Using the records below, find every line that includes "years" and copy it.

= = = =

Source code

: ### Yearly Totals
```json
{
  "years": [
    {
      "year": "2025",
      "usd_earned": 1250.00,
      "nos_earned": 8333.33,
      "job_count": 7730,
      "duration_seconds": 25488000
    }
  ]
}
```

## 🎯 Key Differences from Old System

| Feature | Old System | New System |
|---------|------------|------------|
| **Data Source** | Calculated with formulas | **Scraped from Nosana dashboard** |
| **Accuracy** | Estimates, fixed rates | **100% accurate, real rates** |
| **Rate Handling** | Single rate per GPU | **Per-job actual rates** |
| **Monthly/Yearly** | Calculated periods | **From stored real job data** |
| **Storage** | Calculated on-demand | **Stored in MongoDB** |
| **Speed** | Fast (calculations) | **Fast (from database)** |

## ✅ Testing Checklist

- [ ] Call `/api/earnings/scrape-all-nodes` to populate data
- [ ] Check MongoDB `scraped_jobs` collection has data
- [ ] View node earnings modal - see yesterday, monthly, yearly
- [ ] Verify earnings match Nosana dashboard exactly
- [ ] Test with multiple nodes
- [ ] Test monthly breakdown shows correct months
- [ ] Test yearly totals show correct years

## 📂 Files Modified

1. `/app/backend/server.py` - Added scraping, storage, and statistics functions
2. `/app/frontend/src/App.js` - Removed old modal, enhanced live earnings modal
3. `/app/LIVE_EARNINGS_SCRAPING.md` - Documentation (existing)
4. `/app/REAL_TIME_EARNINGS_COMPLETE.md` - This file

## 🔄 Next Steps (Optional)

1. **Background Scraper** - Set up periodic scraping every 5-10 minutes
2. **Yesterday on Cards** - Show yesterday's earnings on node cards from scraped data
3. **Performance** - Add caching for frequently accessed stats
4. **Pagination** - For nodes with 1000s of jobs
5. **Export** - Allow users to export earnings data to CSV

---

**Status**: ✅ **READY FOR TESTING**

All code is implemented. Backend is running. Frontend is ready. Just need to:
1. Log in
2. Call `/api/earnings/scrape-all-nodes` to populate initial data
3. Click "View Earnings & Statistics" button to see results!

= = = =

**Response to the task**
  "years": [
- [ ] Test yearly totals show correct years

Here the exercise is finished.